Julien Helmlinger - 10.03.2014

Edition - Les maisons - Harlequin - Craig Swinwood - Discount


Comme l'annonçait dernièrement Harlequin, à renfort de son bilan 2013, la diminution constante de ses recettes au cours des 4 dernières années n'empêche pas la maison d'édition d'anticiper une stabilisation pour 2014. Son PDG, Craig Swinwood, qui succède depuis le 1er janvier à Donna Hayes, a lui-même commenté les résultats de la firme.
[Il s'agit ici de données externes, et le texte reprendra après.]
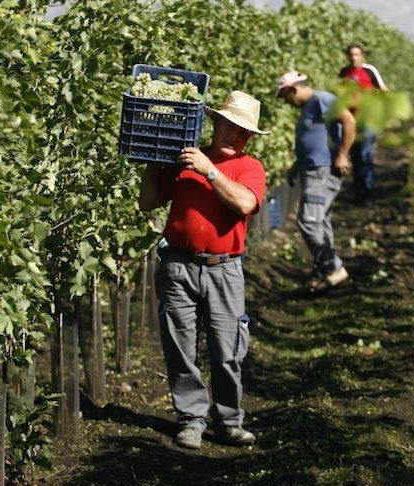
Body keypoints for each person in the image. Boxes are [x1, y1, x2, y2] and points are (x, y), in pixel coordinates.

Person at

L'occasion d'évoquer les défis du moment, et notamment celui qu'il qualifie de « gros problème » de l'industrie, la tarification des livres à l'heure de la concurrence entre e-commerçants et boutiques physiques.

 

Diable de discount

 

 

Parmi les nombreux challenges auxquels se doit de faire face l'industrie de l'édition aujourd'hui, Craig Swinwood en a un tout particulièrement dans le collimateur : celui du prix des livres. Il pointe notamment le fait que les détaillants en ligne ont le pouvoir de pratiquer le discount comme ils l'entendent. Ils choisissent le montant des réductions tarifaires et les titres sur lesquels elles s'appliquent. Une pratique qui ne serait pas sans influencer le marché du livre grand public, terrain sur lequel Harlequin a rapidement misé ses billes.

 

En l'espace de 5 ans, selon Swinwood, le marché du livre de poche grand public aurait diminué de près de la moitié de son poids en valeur. Or, quand un important e-commerçant déciderait de pratiquer une remise tarifaire sur les nouveaux titres à couverture rigide, et ce, au même niveau qu'on aurait coutume de faire avec ceux de la backlist, les ventes de livres de poche pâtiraient de la comparaison.

 

Le prix fait partie des facteurs jouant dans la décision d'achat du lecteur. À tarif égal, ou presque, le consommateur averti opte généralement pour le format imprimé de meilleure finition quand il ne fait pas partie de ceux qui se sont rabattus sur la version numérique du titre. Le PDG impute en bonne partie la baisse des revenus Harlequin à cet état de fait, et voit ce déclin comme le prix à payer lié à la phase de transition que traverse la maison. Il estime désormais que le plus dur est fait.